● **What the exercise asks**
Write out again, word for word, the lines below from the line that holds "4. Click **Submit**." through the line that holds "Time-series prediction of", omitting pictures.

>>>>>

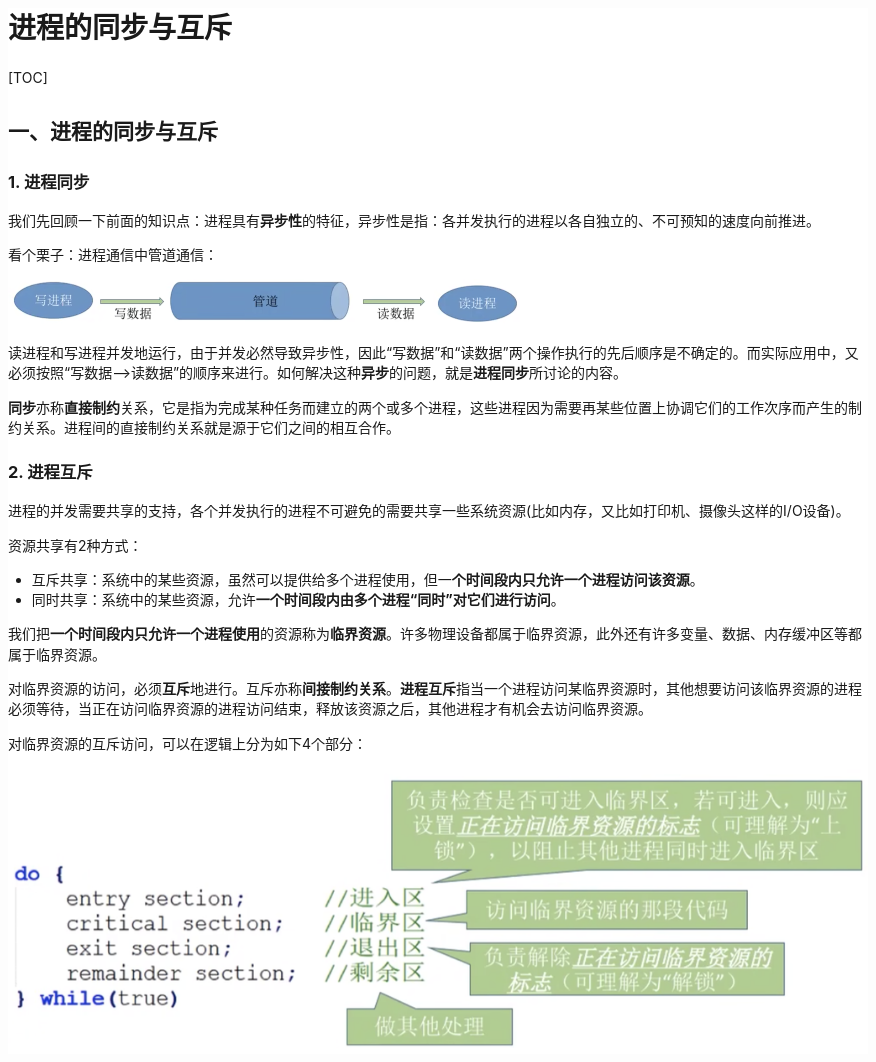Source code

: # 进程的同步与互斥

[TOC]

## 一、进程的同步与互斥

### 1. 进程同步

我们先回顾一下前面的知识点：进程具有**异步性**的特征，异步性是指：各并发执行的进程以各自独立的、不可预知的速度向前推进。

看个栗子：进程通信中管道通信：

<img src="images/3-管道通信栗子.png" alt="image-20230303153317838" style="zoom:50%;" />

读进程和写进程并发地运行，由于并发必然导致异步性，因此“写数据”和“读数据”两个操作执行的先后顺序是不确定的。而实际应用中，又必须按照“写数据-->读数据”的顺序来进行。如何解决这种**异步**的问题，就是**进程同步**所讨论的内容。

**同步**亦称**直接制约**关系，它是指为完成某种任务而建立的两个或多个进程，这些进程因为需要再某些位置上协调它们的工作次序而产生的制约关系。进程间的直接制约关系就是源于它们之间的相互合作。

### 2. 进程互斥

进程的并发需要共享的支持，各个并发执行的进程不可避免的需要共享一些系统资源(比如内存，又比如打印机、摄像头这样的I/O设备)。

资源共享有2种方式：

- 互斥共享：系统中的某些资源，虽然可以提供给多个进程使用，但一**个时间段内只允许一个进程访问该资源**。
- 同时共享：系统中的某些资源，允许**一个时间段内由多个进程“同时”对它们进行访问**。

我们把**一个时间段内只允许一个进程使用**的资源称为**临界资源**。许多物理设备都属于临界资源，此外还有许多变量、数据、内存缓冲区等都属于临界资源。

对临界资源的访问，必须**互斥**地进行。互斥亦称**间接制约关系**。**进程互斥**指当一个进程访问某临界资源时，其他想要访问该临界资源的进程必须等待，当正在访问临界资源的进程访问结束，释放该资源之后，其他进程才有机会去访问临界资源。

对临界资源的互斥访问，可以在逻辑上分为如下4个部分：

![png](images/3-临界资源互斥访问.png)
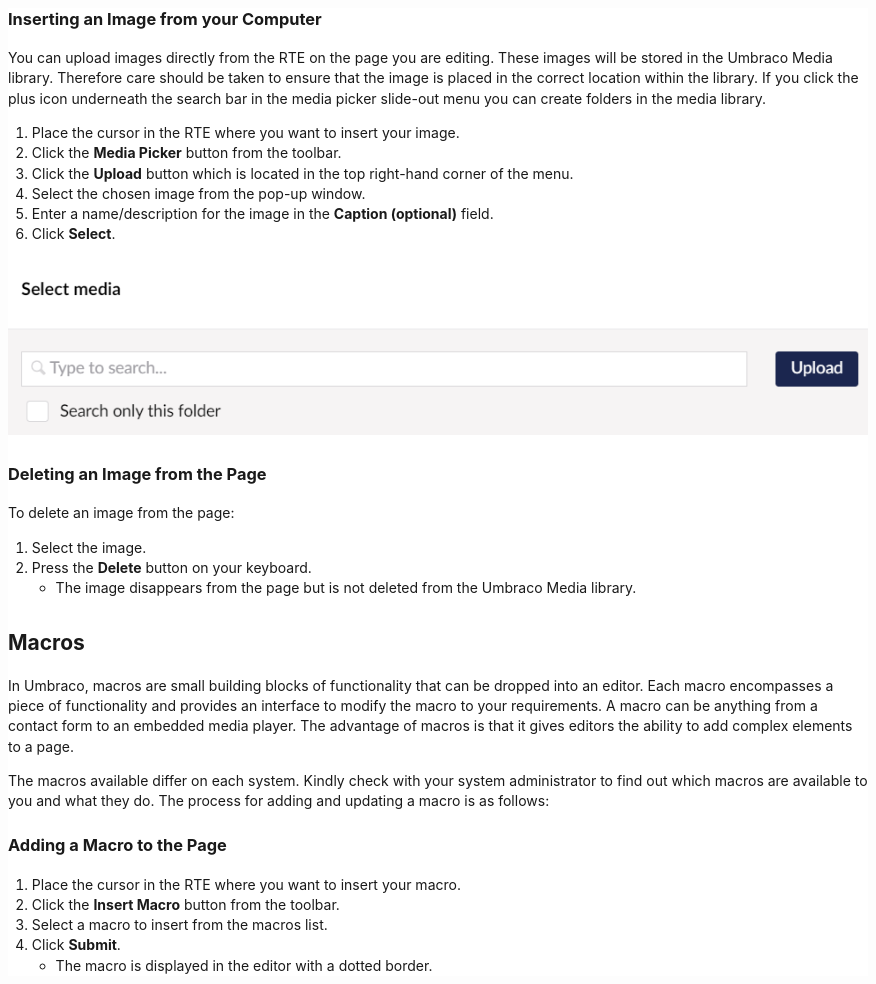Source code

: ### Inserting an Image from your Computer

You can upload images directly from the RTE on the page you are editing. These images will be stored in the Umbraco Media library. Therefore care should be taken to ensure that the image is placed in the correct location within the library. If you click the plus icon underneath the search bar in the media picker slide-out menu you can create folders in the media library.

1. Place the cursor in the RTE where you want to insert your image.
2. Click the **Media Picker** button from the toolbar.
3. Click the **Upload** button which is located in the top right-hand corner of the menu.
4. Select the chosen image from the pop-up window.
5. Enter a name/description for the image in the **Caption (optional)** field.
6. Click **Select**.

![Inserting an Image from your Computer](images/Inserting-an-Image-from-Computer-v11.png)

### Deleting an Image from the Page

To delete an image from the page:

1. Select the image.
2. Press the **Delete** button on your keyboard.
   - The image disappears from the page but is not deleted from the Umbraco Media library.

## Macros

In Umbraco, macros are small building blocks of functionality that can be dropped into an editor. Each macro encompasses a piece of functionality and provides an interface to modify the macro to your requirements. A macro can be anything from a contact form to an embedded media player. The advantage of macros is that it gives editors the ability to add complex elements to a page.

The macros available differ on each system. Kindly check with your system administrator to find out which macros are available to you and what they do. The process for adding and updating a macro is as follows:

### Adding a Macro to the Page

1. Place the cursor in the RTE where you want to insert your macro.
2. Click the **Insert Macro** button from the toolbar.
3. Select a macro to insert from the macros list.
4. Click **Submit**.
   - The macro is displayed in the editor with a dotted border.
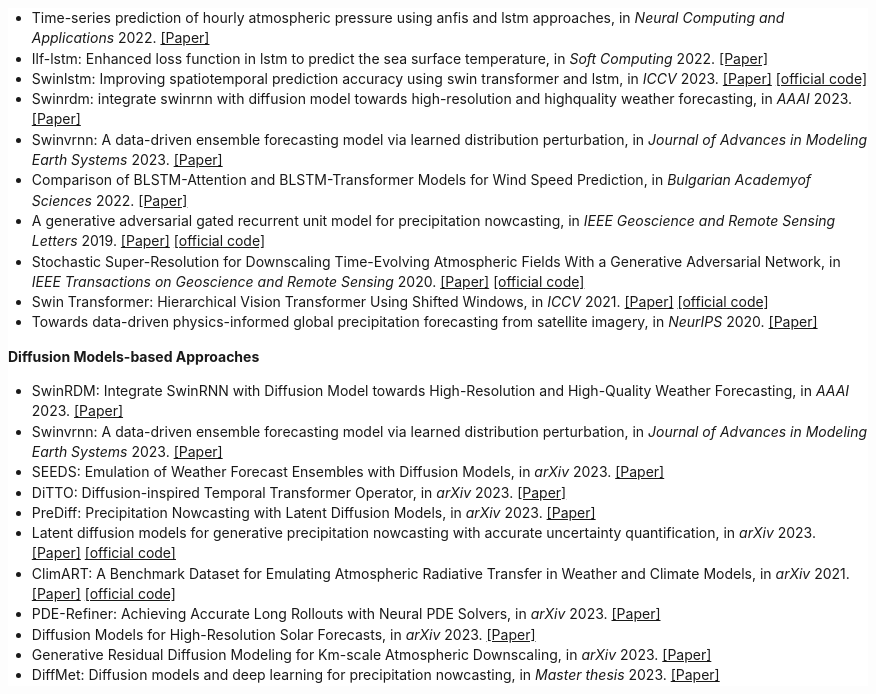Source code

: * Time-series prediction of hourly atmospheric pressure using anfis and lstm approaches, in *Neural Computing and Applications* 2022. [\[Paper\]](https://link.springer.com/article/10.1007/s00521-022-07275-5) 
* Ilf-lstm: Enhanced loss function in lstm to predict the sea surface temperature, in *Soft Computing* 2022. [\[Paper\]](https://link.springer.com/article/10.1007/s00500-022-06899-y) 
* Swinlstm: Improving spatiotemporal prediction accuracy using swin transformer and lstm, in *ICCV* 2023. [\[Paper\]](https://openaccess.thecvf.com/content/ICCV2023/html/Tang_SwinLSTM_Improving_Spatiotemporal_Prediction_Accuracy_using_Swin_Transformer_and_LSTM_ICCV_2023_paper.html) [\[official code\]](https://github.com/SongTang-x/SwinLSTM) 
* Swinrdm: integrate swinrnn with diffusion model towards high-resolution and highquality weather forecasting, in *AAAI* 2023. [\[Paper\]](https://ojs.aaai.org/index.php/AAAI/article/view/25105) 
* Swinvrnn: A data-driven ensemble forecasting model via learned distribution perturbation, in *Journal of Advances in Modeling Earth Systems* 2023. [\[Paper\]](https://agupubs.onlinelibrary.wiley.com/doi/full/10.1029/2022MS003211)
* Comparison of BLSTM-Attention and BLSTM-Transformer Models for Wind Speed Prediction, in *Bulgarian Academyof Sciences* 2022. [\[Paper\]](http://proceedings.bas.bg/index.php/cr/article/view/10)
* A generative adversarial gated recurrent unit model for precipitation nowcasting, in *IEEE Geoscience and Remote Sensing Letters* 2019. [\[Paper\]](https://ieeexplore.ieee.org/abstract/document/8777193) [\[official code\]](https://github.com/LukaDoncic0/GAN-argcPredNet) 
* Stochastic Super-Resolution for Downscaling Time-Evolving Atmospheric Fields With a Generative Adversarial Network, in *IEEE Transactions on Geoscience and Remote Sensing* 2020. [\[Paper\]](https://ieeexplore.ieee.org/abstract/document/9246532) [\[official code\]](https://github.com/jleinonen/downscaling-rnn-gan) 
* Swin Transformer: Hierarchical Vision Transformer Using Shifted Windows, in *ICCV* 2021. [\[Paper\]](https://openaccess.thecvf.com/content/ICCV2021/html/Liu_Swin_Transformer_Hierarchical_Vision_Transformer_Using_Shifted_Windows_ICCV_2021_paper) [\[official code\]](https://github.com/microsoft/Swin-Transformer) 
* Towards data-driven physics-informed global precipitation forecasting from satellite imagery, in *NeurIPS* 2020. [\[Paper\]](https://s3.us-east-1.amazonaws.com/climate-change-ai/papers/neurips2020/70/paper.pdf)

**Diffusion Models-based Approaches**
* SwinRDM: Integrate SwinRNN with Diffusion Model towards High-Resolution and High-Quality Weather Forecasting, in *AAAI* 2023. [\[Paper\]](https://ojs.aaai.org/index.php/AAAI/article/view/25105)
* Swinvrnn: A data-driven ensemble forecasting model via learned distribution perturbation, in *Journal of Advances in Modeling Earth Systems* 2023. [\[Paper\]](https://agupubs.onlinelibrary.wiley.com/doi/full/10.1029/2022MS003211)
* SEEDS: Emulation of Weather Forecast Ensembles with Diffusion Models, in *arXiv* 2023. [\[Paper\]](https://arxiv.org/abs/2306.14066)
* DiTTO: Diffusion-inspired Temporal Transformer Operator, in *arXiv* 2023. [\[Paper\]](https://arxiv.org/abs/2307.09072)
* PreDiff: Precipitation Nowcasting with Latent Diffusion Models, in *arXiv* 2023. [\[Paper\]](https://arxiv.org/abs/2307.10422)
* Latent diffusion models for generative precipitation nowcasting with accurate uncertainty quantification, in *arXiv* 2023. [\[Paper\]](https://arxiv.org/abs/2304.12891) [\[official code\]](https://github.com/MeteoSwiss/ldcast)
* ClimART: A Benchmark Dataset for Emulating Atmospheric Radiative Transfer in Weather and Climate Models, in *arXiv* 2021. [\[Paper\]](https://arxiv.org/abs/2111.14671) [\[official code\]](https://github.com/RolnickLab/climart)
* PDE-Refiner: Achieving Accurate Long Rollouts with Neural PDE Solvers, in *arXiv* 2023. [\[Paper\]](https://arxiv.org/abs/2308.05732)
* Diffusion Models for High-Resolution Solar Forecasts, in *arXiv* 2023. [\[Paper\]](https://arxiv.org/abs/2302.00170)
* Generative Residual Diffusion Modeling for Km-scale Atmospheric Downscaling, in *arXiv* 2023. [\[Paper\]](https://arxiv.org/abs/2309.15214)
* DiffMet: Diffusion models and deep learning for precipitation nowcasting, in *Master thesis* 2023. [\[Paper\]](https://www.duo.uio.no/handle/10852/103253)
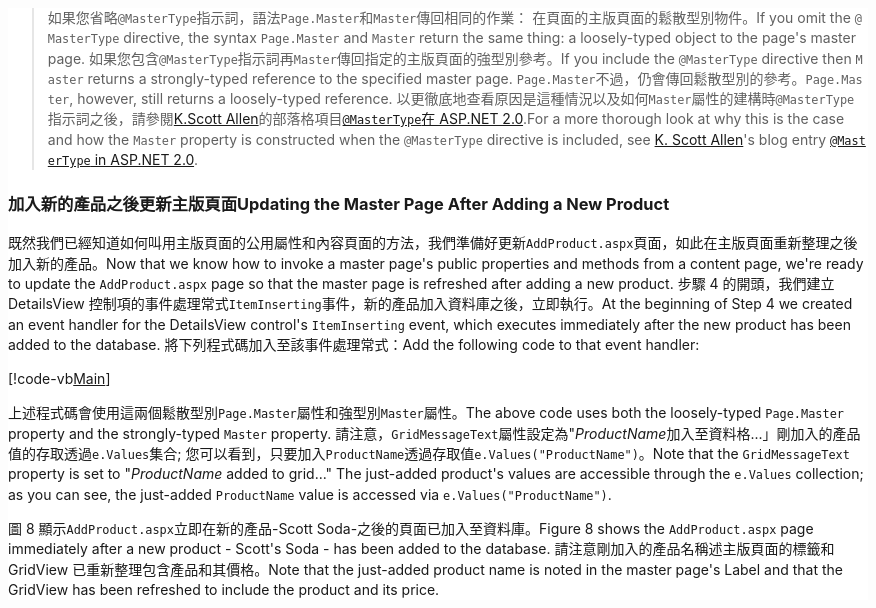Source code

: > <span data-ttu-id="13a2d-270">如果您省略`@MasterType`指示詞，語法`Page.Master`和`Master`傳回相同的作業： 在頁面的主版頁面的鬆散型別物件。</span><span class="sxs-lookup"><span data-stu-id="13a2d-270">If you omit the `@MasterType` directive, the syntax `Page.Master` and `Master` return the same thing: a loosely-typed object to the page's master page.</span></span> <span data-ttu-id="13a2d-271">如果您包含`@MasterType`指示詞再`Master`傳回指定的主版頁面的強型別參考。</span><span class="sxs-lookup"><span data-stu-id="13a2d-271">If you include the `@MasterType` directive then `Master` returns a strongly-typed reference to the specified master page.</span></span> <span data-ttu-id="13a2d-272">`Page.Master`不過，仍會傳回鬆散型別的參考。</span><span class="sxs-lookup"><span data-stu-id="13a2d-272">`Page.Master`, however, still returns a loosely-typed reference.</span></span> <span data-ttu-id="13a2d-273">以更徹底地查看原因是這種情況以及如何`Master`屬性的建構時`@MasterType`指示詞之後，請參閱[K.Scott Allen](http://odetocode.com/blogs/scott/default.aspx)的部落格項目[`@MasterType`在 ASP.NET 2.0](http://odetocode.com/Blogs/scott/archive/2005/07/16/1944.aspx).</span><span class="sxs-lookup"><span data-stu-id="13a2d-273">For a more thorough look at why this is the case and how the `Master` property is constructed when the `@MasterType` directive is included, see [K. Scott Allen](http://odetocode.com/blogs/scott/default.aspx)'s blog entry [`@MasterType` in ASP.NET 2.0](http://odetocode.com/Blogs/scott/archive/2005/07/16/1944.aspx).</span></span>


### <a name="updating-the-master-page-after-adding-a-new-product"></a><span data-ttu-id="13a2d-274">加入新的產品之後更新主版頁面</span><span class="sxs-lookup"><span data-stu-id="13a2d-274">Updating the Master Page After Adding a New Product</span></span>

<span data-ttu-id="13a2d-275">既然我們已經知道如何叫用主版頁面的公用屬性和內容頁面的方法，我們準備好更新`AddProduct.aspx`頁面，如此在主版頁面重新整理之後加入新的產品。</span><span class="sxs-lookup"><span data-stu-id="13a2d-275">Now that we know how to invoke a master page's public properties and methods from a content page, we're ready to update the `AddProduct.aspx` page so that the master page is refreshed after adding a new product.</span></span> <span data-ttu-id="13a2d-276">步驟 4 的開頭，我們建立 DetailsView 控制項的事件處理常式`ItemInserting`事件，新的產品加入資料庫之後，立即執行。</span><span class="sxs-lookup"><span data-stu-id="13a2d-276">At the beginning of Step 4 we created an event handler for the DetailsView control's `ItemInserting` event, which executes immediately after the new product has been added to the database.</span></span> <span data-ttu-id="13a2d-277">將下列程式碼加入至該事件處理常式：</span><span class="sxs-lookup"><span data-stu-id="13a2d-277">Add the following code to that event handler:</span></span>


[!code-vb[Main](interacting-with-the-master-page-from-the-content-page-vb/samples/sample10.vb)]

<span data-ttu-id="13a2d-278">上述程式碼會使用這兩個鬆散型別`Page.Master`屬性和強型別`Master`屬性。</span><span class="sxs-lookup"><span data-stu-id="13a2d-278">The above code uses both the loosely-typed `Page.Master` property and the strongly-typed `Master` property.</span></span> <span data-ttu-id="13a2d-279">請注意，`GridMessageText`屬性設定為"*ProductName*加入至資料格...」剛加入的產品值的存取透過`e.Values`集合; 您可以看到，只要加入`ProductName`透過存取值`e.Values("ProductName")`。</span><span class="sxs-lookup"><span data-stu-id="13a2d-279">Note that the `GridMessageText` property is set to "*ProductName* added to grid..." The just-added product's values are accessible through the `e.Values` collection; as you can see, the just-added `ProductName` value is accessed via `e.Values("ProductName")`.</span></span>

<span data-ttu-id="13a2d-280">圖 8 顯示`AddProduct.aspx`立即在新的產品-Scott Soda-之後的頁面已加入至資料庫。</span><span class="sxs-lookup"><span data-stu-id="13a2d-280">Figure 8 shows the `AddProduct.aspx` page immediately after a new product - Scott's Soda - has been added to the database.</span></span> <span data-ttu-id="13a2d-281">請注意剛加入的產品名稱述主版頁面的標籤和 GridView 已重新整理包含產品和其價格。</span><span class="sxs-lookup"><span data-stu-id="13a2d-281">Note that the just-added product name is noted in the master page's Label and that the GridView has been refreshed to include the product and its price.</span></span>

<<<<<

● **Task result**
4. Click **Submit**.
   - The macro is displayed in the editor with a dotted border.
Source code

: * Time-series prediction of hourly atmospheric pressure using anfis and lstm approaches, in *Neural Computing and Applications* 2022. [\[Paper\]](https://link.springer.com/article/10.1007/s00521-022-07275-5) 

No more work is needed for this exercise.